To be sure, the story of Jesus, the cross and the tomb, the story about Joseph and his brothers say very loudly that not everything that happens is good. Horrible things happen – babies die, mothers get cancer, parents abuse children; we have Baghdad, Kabul, Tripoli, Chechnya, Auschwitz, we have famine and war in Africa where people are suffering in a way we can hardly begin to imagine. Everyday’s news has a story. There is no way in the world we can begin to understand why these things happen on such a massive scale. We know that God doesn’t cause evil to happen; the people on this planet do a pretty good job at creating evil without any outside help.
To be sure terrible things happen in our lives – some are our own making and others seem to come out of the blue. It’s not a matter of good luck or bad luck. In faith we believe that God is always close by as we travel through dark times and along unfamiliar roads. Joseph didn’t know why things happened the way they did as they unfolded and he didn’t have the advantage of a crystal ball to see that all the events in his life would end up bringing blessings to his family. But one thing he was certain about – God was travelling along with him.
Like Abraham who obeyed God and packed up everything and travelled to an unknown destination,
like David who defied the giant Goliath;
like Daniel whose obedience to God meant persecution;
like Peter and the other disciples whose loyalty to Jesus made life hard and in the end cost them their lives;
like Joseph who must have often wondered where life was taking him,
we too are on a journey and we don’t know what lies around the corner, but we do know who is travelling with us. We don’t rely on luck to get us through but on the sure and certain love of God that we know through Jesus.

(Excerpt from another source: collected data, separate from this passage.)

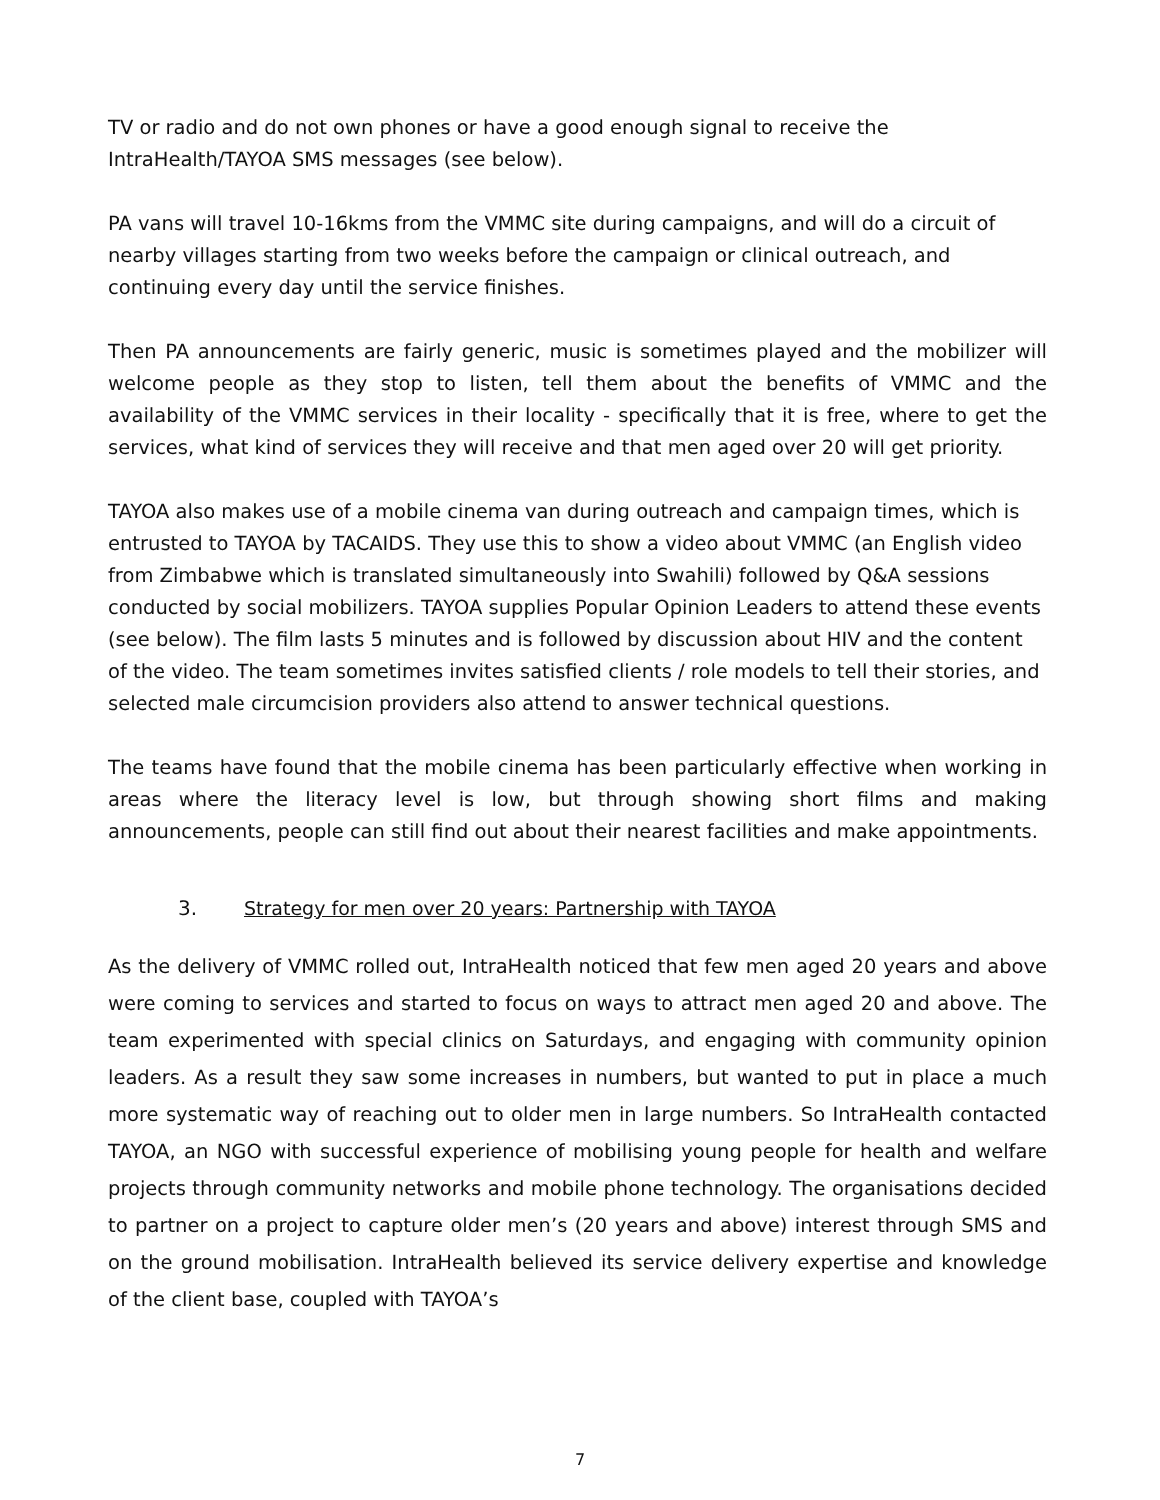TV or radio and do not own phones or have a good enough signal to receive the IntraHealth/TAYOA SMS messages (see below).
PA vans will travel 10-16kms from the VMMC site during campaigns, and will do a circuit of nearby villages starting from two weeks before the campaign or clinical outreach, and continuing every day until the service finishes.
Then PA announcements are fairly generic, music is sometimes played and the mobilizer will welcome people as they stop to listen, tell them about the benefits of VMMC and the availability of the VMMC services in their locality - specifically that it is free, where to get the services, what kind of services they will receive and that men aged over 20 will get priority.
TAYOA also makes use of a mobile cinema van during outreach and campaign times, which is entrusted to TAYOA by TACAIDS. They use this to show a video about VMMC (an English video from Zimbabwe which is translated simultaneously into Swahili) followed by Q&A sessions conducted by social mobilizers. TAYOA supplies Popular Opinion Leaders to attend these events (see below). The film lasts 5 minutes and is followed by discussion about HIV and the content of the video. The team sometimes invites satisfied clients / role models to tell their stories, and selected male circumcision providers also attend to answer technical questions.
The teams have found that the mobile cinema has been particularly effective when working in areas where the literacy level is low, but through showing short films and making announcements, people can still find out about their nearest facilities and make appointments.
3. Strategy for men over 20 years: Partnership with TAYOA
As the delivery of VMMC rolled out, IntraHealth noticed that few men aged 20 years and above were coming to services and started to focus on ways to attract men aged 20 and above. The team experimented with special clinics on Saturdays, and engaging with community opinion leaders. As a result they saw some increases in numbers, but wanted to put in place a much more systematic way of reaching out to older men in large numbers. So IntraHealth contacted TAYOA, an NGO with successful experience of mobilising young people for health and welfare projects through community networks and mobile phone technology. The organisations decided to partner on a project to capture older men’s (20 years and above) interest through SMS and on the ground mobilisation. IntraHealth believed its service delivery expertise and knowledge of the client base, coupled with TAYOA’s
7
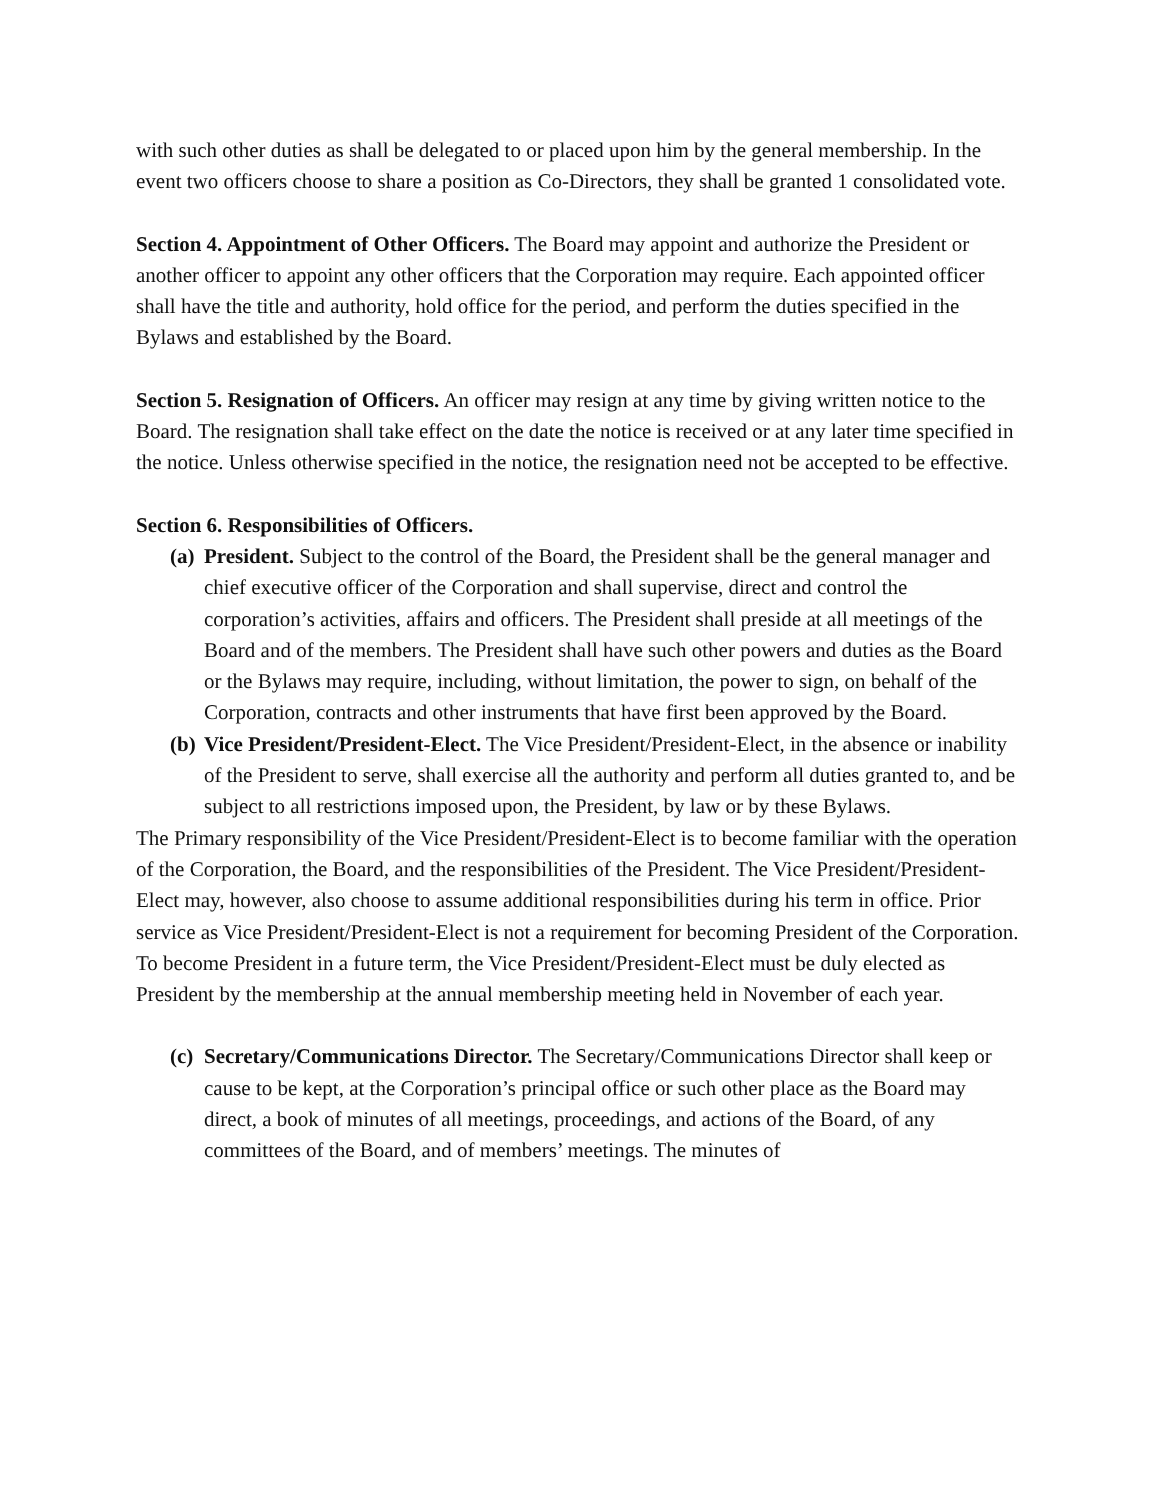with such other duties as shall be delegated to or placed upon him by the general membership. In the event two officers choose to share a position as Co-Directors, they shall be granted 1 consolidated vote.
Section 4. Appointment of Other Officers. The Board may appoint and authorize the President or another officer to appoint any other officers that the Corporation may require. Each appointed officer shall have the title and authority, hold office for the period, and perform the duties specified in the Bylaws and established by the Board.
Section 5. Resignation of Officers. An officer may resign at any time by giving written notice to the Board. The resignation shall take effect on the date the notice is received or at any later time specified in the notice. Unless otherwise specified in the notice, the resignation need not be accepted to be effective.
Section 6. Responsibilities of Officers.
(a) President. Subject to the control of the Board, the President shall be the general manager and chief executive officer of the Corporation and shall supervise, direct and control the corporation’s activities, affairs and officers. The President shall preside at all meetings of the Board and of the members. The President shall have such other powers and duties as the Board or the Bylaws may require, including, without limitation, the power to sign, on behalf of the Corporation, contracts and other instruments that have first been approved by the Board.
(b) Vice President/President-Elect. The Vice President/President-Elect, in the absence or inability of the President to serve, shall exercise all the authority and perform all duties granted to, and be subject to all restrictions imposed upon, the President, by law or by these Bylaws.
The Primary responsibility of the Vice President/President-Elect is to become familiar with the operation of the Corporation, the Board, and the responsibilities of the President. The Vice President/President-Elect may, however, also choose to assume additional responsibilities during his term in office. Prior service as Vice President/President-Elect is not a requirement for becoming President of the Corporation. To become President in a future term, the Vice President/President-Elect must be duly elected as President by the membership at the annual membership meeting held in November of each year.
(c) Secretary/Communications Director. The Secretary/Communications Director shall keep or cause to be kept, at the Corporation’s principal office or such other place as the Board may direct, a book of minutes of all meetings, proceedings, and actions of the Board, of any committees of the Board, and of members’ meetings. The minutes of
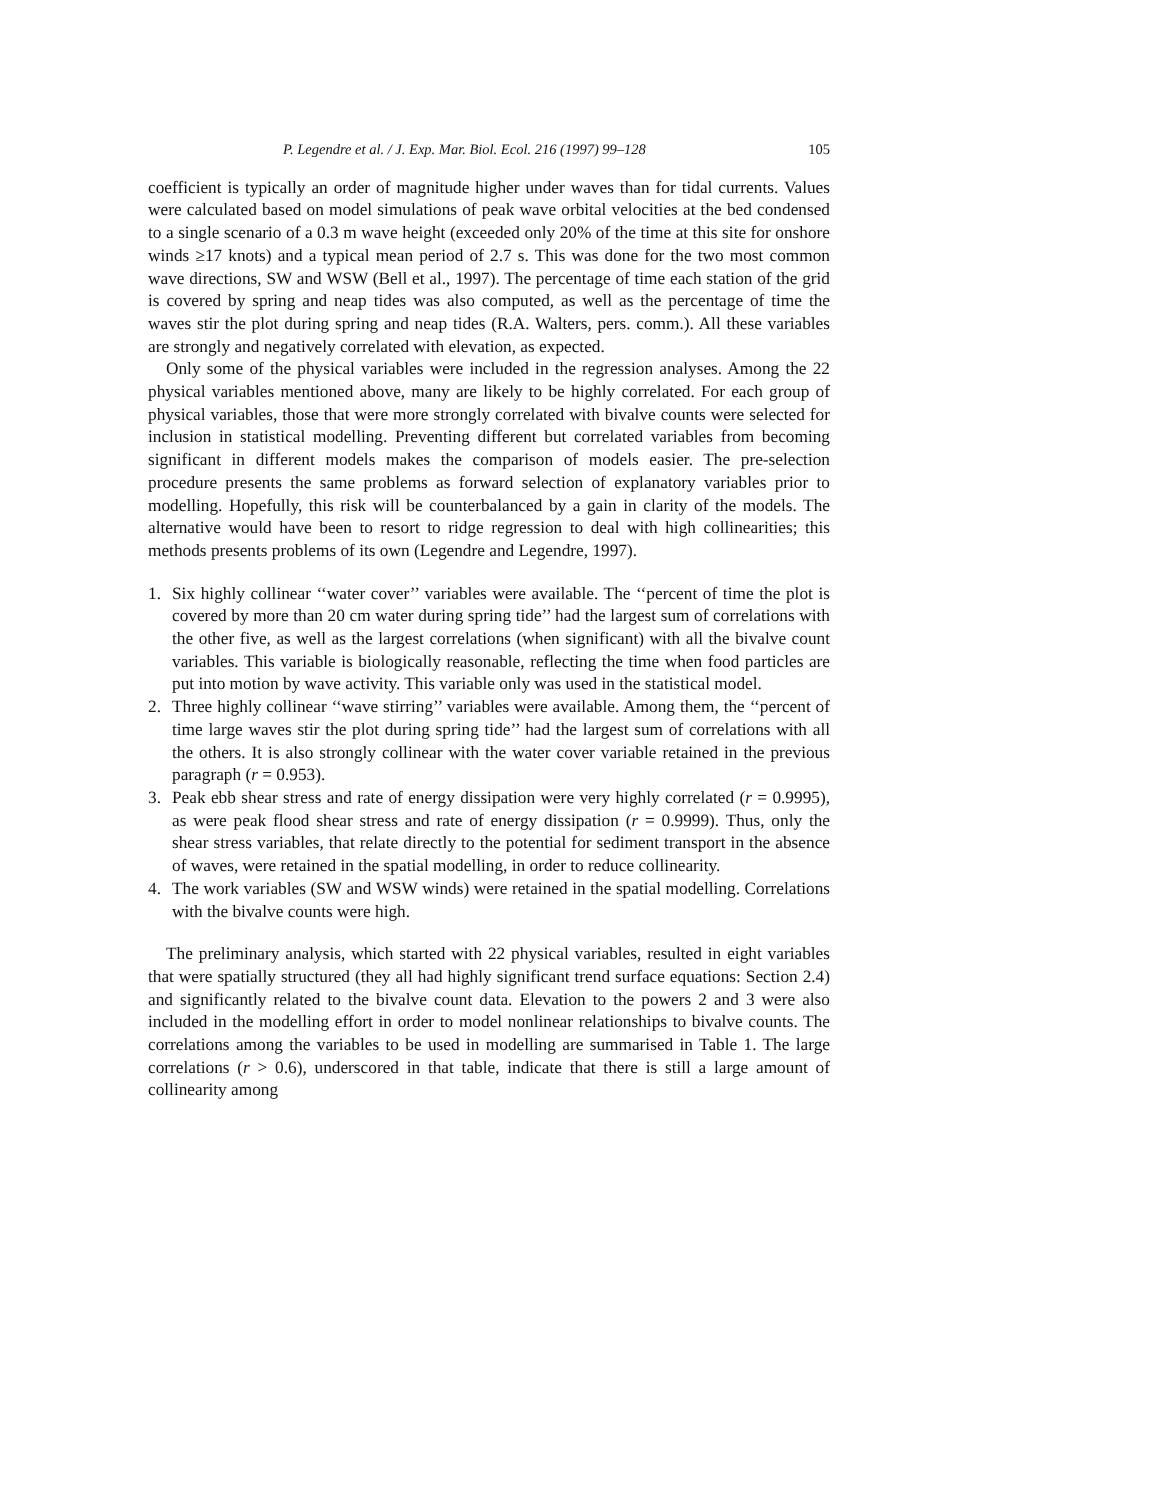P. Legendre et al. / J. Exp. Mar. Biol. Ecol. 216 (1997) 99–128 105
coefficient is typically an order of magnitude higher under waves than for tidal currents. Values were calculated based on model simulations of peak wave orbital velocities at the bed condensed to a single scenario of a 0.3 m wave height (exceeded only 20% of the time at this site for onshore winds ≥17 knots) and a typical mean period of 2.7 s. This was done for the two most common wave directions, SW and WSW (Bell et al., 1997). The percentage of time each station of the grid is covered by spring and neap tides was also computed, as well as the percentage of time the waves stir the plot during spring and neap tides (R.A. Walters, pers. comm.). All these variables are strongly and negatively correlated with elevation, as expected.
Only some of the physical variables were included in the regression analyses. Among the 22 physical variables mentioned above, many are likely to be highly correlated. For each group of physical variables, those that were more strongly correlated with bivalve counts were selected for inclusion in statistical modelling. Preventing different but correlated variables from becoming significant in different models makes the comparison of models easier. The pre-selection procedure presents the same problems as forward selection of explanatory variables prior to modelling. Hopefully, this risk will be counterbalanced by a gain in clarity of the models. The alternative would have been to resort to ridge regression to deal with high collinearities; this methods presents problems of its own (Legendre and Legendre, 1997).
1. Six highly collinear ‘‘water cover’’ variables were available. The ‘‘percent of time the plot is covered by more than 20 cm water during spring tide’’ had the largest sum of correlations with the other five, as well as the largest correlations (when significant) with all the bivalve count variables. This variable is biologically reasonable, reflecting the time when food particles are put into motion by wave activity. This variable only was used in the statistical model.
2. Three highly collinear ‘‘wave stirring’’ variables were available. Among them, the ‘‘percent of time large waves stir the plot during spring tide’’ had the largest sum of correlations with all the others. It is also strongly collinear with the water cover variable retained in the previous paragraph (r = 0.953).
3. Peak ebb shear stress and rate of energy dissipation were very highly correlated (r = 0.9995), as were peak flood shear stress and rate of energy dissipation (r = 0.9999). Thus, only the shear stress variables, that relate directly to the potential for sediment transport in the absence of waves, were retained in the spatial modelling, in order to reduce collinearity.
4. The work variables (SW and WSW winds) were retained in the spatial modelling. Correlations with the bivalve counts were high.
The preliminary analysis, which started with 22 physical variables, resulted in eight variables that were spatially structured (they all had highly significant trend surface equations: Section 2.4) and significantly related to the bivalve count data. Elevation to the powers 2 and 3 were also included in the modelling effort in order to model nonlinear relationships to bivalve counts. The correlations among the variables to be used in modelling are summarised in Table 1. The large correlations (r > 0.6), underscored in that table, indicate that there is still a large amount of collinearity among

It’s the kind of love that is persistent, committed and never gives up; the kind of love that gives us peace and contentment even when we are totally confused about the events of our lives.
As you leave here this morning, my parting words to you will not be, “Good luck”. Rather, I will remind you that as you go out into the world, you do not go alone; you go with each other and God goes with you. No matter what this week may bring, God the Father, Son and Holy Spirit will remain with you and bless and protect you and give you the peace that comes from knowing that it’s not luck that controls your life but the loving hand of almighty God.